### WRITTEN REQUEST 1
Answer these questions using the badminton entry.
(a) What three ingredients make up the drink called badminton?
(b) Of whom was Badminton House the country seat?
(c) What slang term do some players in England use for the sport?
### WRITTEN REQUEST 2
Repeat word for word the part of the badminton entry that opens with the words containing "Badminton (pronounced bad-min-tn)" and closes with "court in half.".
### WRITTEN REQUEST 3
Proceed with the badminton entry, starting right after its last sentence.

Thursday, August 29, 2024

Badminton

Badminton (pronounced bad-min-tn)

(1) A racquet sport played on a rectangular (at competitive level, always indoor) two players or two pairs of players equipped with light rackets used to volley a shuttlecock over the high net dividing the court in half.

(2) A drink made with a mix of claret, soda water and sugar (also as badminton cup).

(3) A small village and civil parish in the south-west English county of Gloucestershire (initial upper case).

(4) A community in the Glyncoed area, Blaenau Gwent county borough, Wales, UK.

(4) Among the young of Hong Kong, a euphemism for sexual congress.

1873-1874: The game was named after Badminton House, the country seat of the dukes of Beaufort in Gloucestershire (now associated with the annual Badminton horse trials).  The derived terms include badminton court, badminton racquet and badminton ball.  The locality name was from the Old English Badimyncgtun (estate of (a man called) Baduhelm), which deconstructs as the personal name Bad (possibly also found in the Frankish Badon) + helm (from the Old English helma (helm, tiller)+ -ing (from the Middle English -ing, from the Old English –ing & -ung (in the sense of the modern -ing, as a suffix forming nouns from verbs), from the Proto-West Germanic –ingu & -ungu, from the Proto-Germanic –ingō & -ungō. It was cognate with the Saterland Frisian -enge, the West Frisian –ing, the Dutch –ing, The Low German –ing & -ink, the German –ung, the Swedish -ing and the Icelandic –ing; All the cognate forms were used for the same purpose as the English -ing)).+ -tun (used here to refer to “a place”).  Among players in England, the sport is sometimes referred to with the slang “badders”.  Badminton & badmintonist are nouns; the noun plural is plural badmintons.

Badminton racquets (racket in US use) use the same design as tennis racquets but are of lighter construction and not as tightly strung.

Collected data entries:
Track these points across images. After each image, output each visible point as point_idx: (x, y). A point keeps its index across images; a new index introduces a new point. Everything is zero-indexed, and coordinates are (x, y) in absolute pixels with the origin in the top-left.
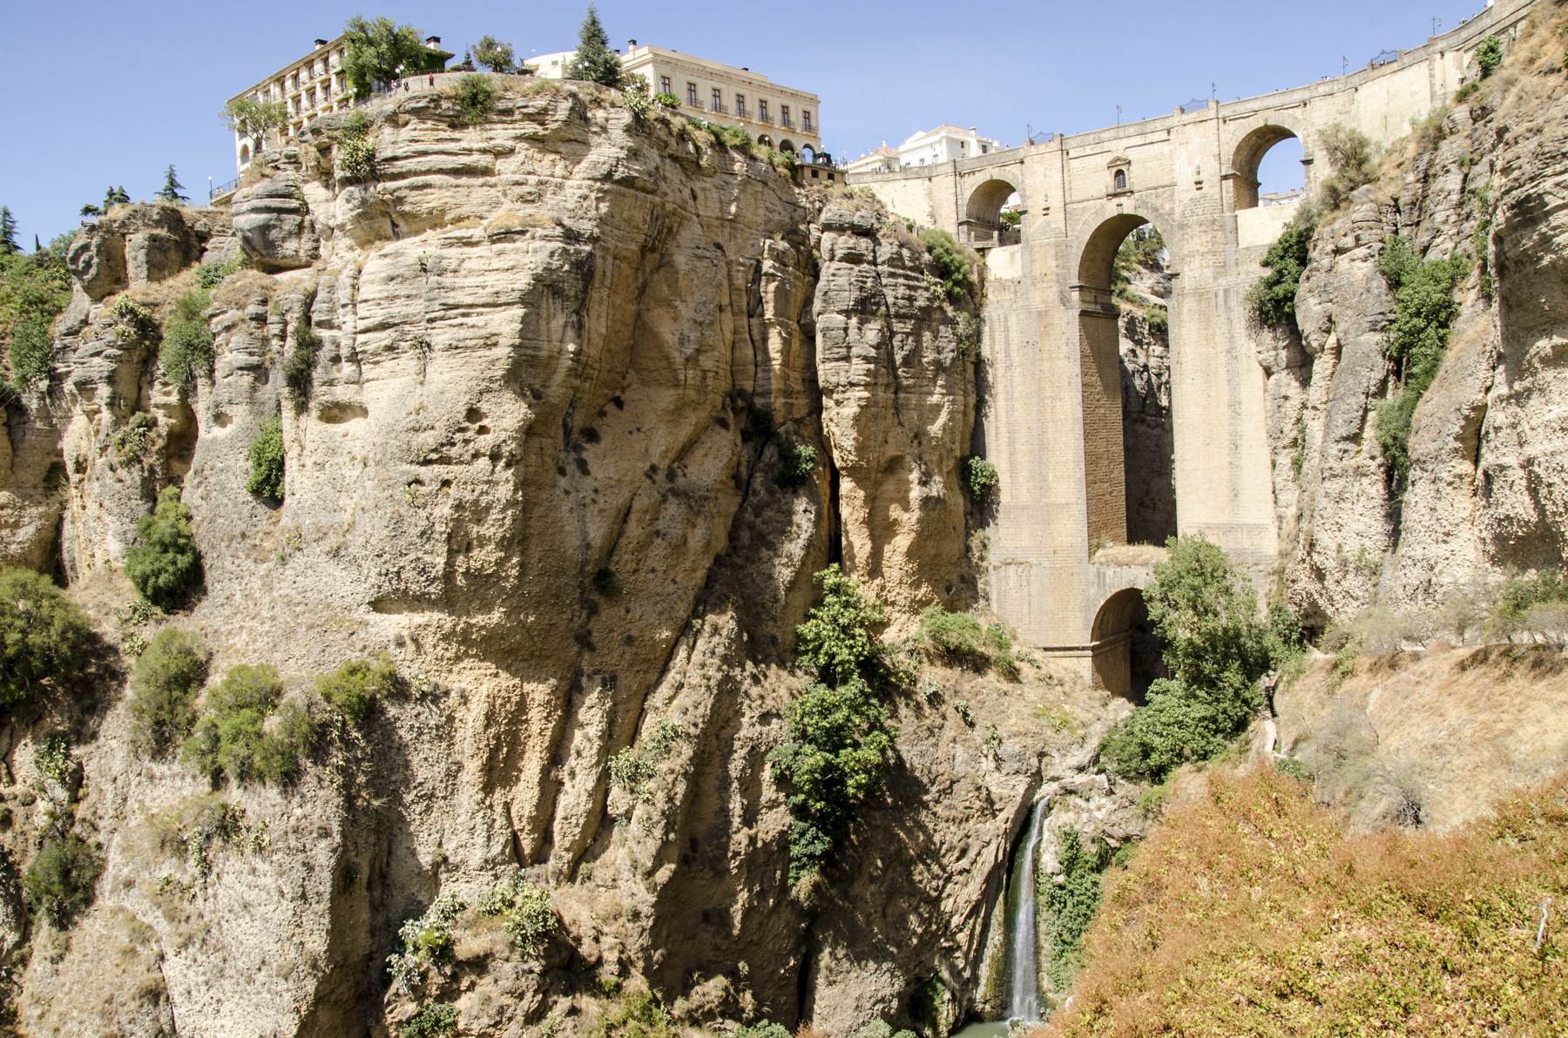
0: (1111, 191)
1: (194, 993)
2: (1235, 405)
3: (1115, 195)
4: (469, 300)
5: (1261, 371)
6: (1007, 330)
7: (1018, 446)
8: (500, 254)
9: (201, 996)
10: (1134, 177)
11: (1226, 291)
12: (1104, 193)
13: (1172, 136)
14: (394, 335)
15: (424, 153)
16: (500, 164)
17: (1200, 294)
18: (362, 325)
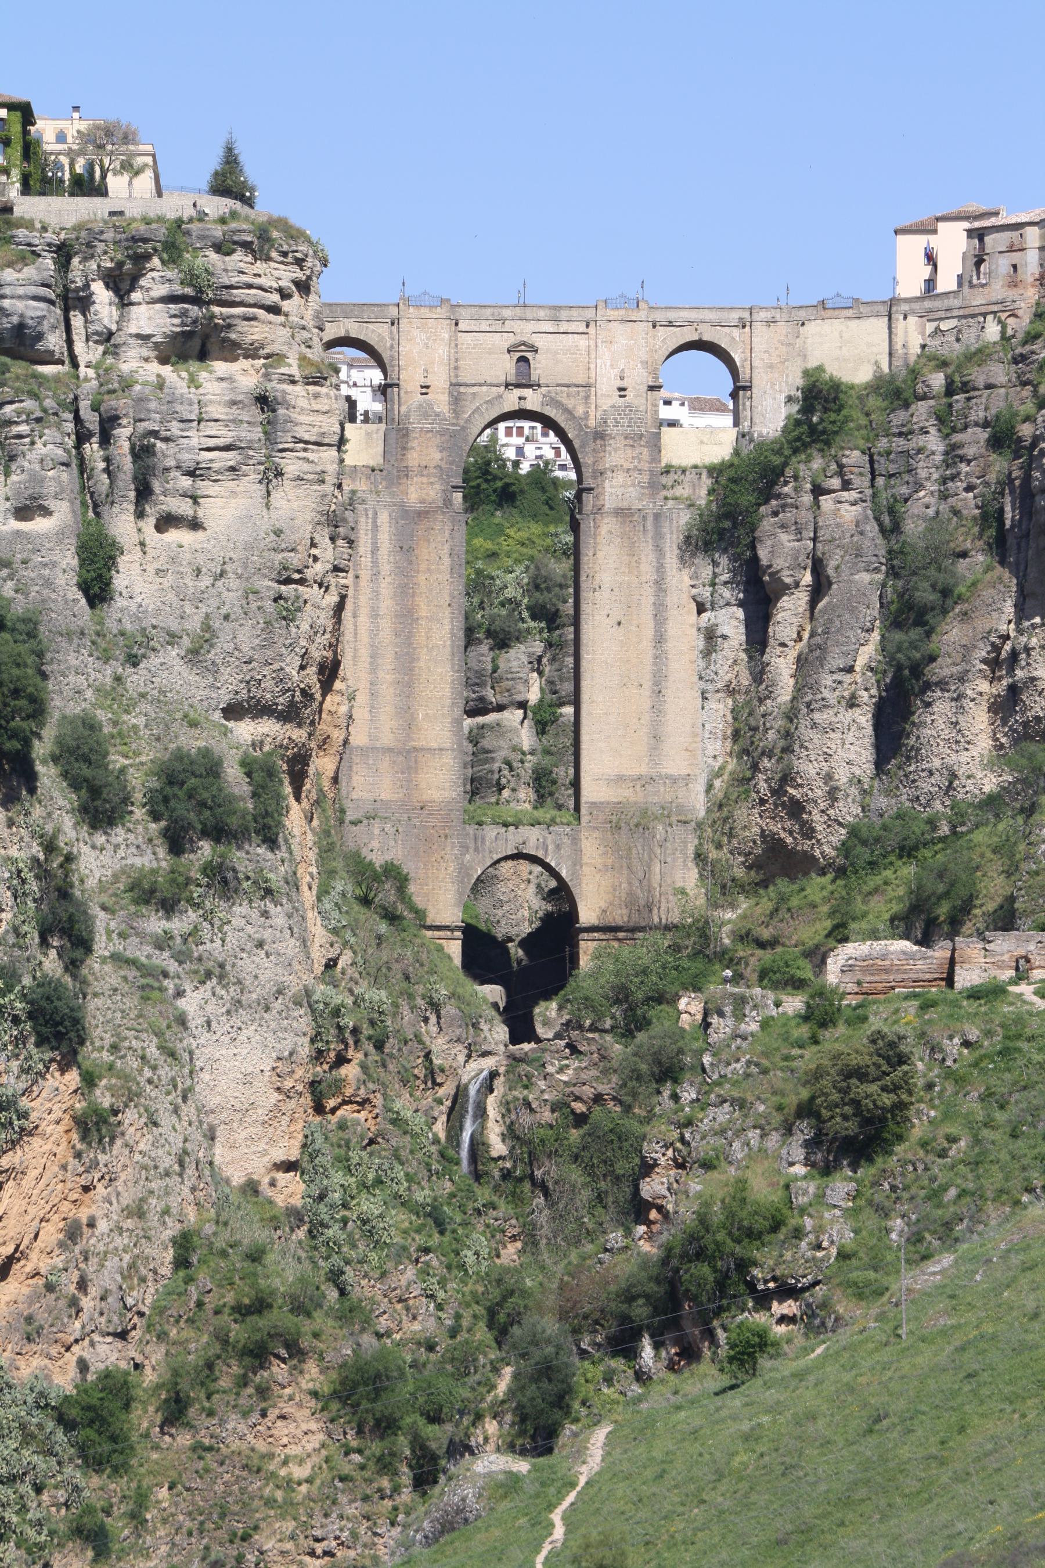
0: (512, 379)
1: (214, 1024)
2: (660, 639)
3: (518, 386)
4: (307, 437)
5: (693, 607)
6: (375, 528)
7: (381, 674)
8: (317, 396)
9: (221, 1027)
10: (540, 367)
11: (657, 517)
12: (502, 379)
13: (592, 330)
14: (239, 458)
15: (250, 286)
16: (286, 306)
17: (622, 513)
18: (212, 442)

### TASK ANSWER 1
(a) Claret, soda water and sugar.
(b) The dukes of Beaufort.
(c) "Badders."

### TASK ANSWER 2
Badminton (pronounced bad-min-tn)

(1) A racquet sport played on a rectangular (at competitive level, always indoor) two players or two pairs of players equipped with light rackets used to volley a shuttlecock over the high net dividing the court in half.

### TASK ANSWER 3
Games using shuttlecocks (the designs having variations but all using deliberately “anti-aerodynamic” properties to dissipate the energy carried in flight) are known to have been played for at least centuries across Eurasia, the attractions including the game not putting a premium on physicality (women at comparatively little disadvantage because the effect of fluid dynamics on the shuttlecock negated much of the power of inherently stronger men) and there being no need for a truly flat, prepared surface.  The recognizably modern game of badminton evolved in the early-mid nineteenth century and was something of a cult under the Raj, played by expatriate British officers of the Indian Army, both the polo crown and those unable to afford the upkeep of ponies.  It was a variant of the earlier games “shuttlecock” and “battledore” (battledore an older term for “racquet”).  The history of the sport’s early days is murky and it’s not clear if the first games in England really were played at Badminton House, the Duke of Beaufort’s country estate in 1873-1874 but it seems it was from then the game spread.  The apparently inexplicable “badminton ball” (the game played with a shuttlecock) is accounted for by the fame once being played using a soft, woolen ball and called “ball badminton”.

Among the first players at Badminton House were soldiers returning from their service under the Raj and just as they took English habits and practices to India (for good and bad), upon returning they brought much from the Orient, including their sport.  Under the Raj, it had been played outdoors and when it was wet or windy, the woollen ball was often used but the principle was essentially the same as the modern game except nets weren’t always used and there was sometimes no concept of a defined “court”, the parameters established by the players’ reach and capacity to return the shot from wherever the ball or shuttlecock was placed; what was constant was that if the shot hit the opponent’s ground, the point was won.

Standard dimensions of shuttlecocks used in officially sanctioned competitions.

Under the Raj, the game was known also as Poona or Poonah, named after the garrison town of Poona (named thus in 1857 and changed to Pune in 1978 as part of the process which restored the historic names of Chenni (Madras until 1996), Mumbai (Bombay until 1996) etc).  It was in Poona where some of the most devoted players were stationed and there were several layers of competition taken as seriously as polo tournaments; when these offers returned to England, badminton clubs were soon established (mostly in the south).  The so called “Pune Rules” (of which there were variations reflecting the regimental origins of the clubs) were maintained until 1887 when the recently confederated Badminton Association of England (BAE) codified a standard set which differ little from those of the modern game.  The All England Open Badminton Championships for gentlemen's doubles, ladies' doubles, and mixed doubles were first played in 1899 while singles competitions debuted in 1900 and an England–Ireland championship match was held in 1904.  It first appeared in the Olympic Games as an “exhibition sport” at Munich (1972) and has been in the regular programme since Seoul (1988), the medal table dominated overwhelmingly by the PRC (People’s Republic of China); only players from the PRC and Indonesia have every won Olympic gold.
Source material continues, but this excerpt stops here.